When attempting to perform fuzzy matching on name keys:
1. | Use the NORMALIZE() function |
2. | Apply a tailored substitution file to the NORMALIZE() function that removes common unnecessary salutations, and standardizes common abbreviations |
Notice that the substitution file entries shown below are upper cased and are missing any punctuation, as substitutions (replacements or removals) are performed only after the NORMALIZE() function first upper cases the data and removes any punctuation.
The substitution file is stored in the project folder and is a text file that can be easily created using NOTEPAD. For more detailed information on constructing an substitution file, see NORMALIZE().
For people’s names, create a substitution file for use in the NORMALIZE() function that:
• | removes standard salutations: for example MR, MS, MRS, or MISS |
• | Replaces titles with standard abbreviations: for example DOCTOR with DR |
An additional best practice for matching people’s names is to assess the first name separate from the last name (where possible).
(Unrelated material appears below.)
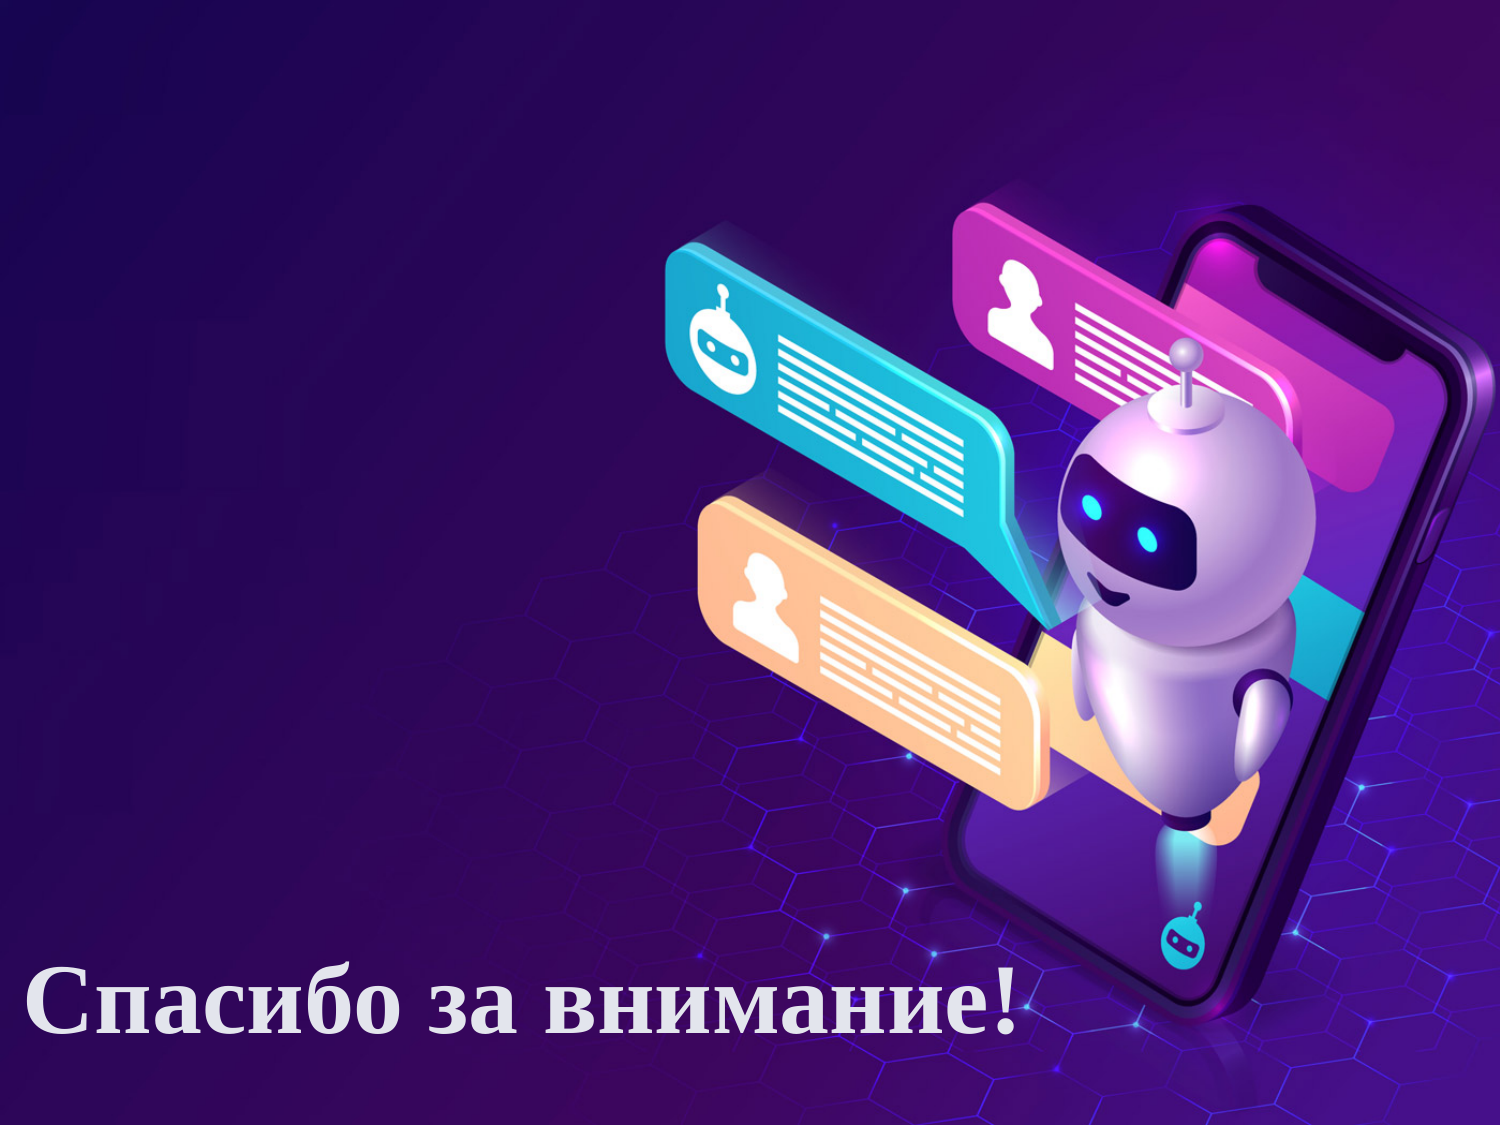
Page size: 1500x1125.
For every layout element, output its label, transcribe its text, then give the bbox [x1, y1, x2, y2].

title Спасибо за внимание! [0, 881, 1046, 1106]
picture [0, 0, 1500, 1125]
This will allow a smaller Damerau-Levenshtein distance to be used in the subsequent “near” and “similar” comparisons, thereby reducing false positives in the identified fuzzy matches.
For business names, create a substitution file for use in the NORMALIZE() function that:
• | removes the legal form for the company: for example LLP, LLC, LTD, LIMITED, INC, INCORPORATED, CORP, or CORPORATION |